I've been working on something that, I think, ought to perform 30%-200% better than the current solutions, depending on the workload and how the measurement mixes values for average/typical/best-case/worst-case time and space. Some workloads might get more than 200% improvement, and I hope less than 30% will be rare.

The very first time I tried to measure the entire system, however, my measured result wasn't 30% improvement or 200%, it was a little over 15000%. Three zeroes. And I wasn't even trying to make a misleading benchmark — I just wanted to measure how well my code worked and I suppose I unconsciously concentrated on parts where the differences should show up clearly.

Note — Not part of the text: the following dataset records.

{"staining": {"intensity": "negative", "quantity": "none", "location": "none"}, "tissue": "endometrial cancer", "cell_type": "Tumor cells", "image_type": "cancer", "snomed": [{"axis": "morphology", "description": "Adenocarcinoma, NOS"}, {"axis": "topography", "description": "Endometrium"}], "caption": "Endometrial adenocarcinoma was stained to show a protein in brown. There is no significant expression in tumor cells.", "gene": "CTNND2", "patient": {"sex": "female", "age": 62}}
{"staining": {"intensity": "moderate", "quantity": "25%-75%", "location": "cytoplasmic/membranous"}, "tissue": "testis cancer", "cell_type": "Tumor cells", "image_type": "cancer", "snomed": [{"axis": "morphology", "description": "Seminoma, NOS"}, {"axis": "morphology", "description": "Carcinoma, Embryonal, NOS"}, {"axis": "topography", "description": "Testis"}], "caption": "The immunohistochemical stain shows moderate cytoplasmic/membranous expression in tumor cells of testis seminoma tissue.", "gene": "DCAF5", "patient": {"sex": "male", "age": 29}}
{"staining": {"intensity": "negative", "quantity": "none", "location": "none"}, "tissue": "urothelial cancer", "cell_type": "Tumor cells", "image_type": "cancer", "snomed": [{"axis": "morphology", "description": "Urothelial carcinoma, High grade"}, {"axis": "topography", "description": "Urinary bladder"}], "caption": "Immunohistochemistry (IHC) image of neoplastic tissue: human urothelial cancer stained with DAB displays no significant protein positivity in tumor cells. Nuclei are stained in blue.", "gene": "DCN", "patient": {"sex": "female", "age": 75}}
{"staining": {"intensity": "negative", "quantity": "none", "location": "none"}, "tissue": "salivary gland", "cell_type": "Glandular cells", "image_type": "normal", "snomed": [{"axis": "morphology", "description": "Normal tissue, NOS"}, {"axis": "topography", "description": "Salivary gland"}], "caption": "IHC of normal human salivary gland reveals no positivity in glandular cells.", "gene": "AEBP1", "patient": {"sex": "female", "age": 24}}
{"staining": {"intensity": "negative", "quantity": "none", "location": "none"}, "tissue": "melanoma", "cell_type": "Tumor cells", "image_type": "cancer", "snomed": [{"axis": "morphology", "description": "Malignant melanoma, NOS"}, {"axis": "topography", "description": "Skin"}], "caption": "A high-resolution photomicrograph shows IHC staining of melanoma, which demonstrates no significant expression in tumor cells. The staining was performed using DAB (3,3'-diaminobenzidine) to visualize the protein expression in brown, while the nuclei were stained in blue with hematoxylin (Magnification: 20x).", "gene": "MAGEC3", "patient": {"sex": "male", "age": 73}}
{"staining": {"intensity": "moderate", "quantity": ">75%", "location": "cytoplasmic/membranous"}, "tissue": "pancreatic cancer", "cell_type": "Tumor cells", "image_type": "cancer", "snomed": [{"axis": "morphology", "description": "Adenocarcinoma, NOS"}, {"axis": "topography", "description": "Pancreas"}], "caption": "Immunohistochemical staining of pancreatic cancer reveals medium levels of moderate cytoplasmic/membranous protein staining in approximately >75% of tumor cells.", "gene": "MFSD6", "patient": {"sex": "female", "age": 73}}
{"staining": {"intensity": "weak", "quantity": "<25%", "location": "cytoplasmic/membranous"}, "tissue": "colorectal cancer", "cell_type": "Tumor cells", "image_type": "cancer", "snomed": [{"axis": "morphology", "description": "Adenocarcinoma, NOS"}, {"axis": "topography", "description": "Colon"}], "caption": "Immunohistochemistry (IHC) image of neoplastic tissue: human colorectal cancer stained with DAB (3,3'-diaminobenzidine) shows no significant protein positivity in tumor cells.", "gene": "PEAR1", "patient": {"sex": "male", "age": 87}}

15000% certainly is a clear difference.

It's also totally meaningless. It measures something you'll never, ever do. However, it's a fantastically big number, I know that I was honest, and it has taught me that even if benchmark results are laughably unrealistic, it's not always because someone tried to brag or mislead. Maybe they are just myopic. Focused on the details of their work.

I've spoken harsh words about other people's benchmarks in the past. I don't think I will do that any more.

Update: 1500000‱.

Update: And the best way to represent it is with a logarithmic bar graph. Most people do not really understand a log scale, but the difference still looks very large and so the meaning is preserved. The label on the y axis makes it formally correct.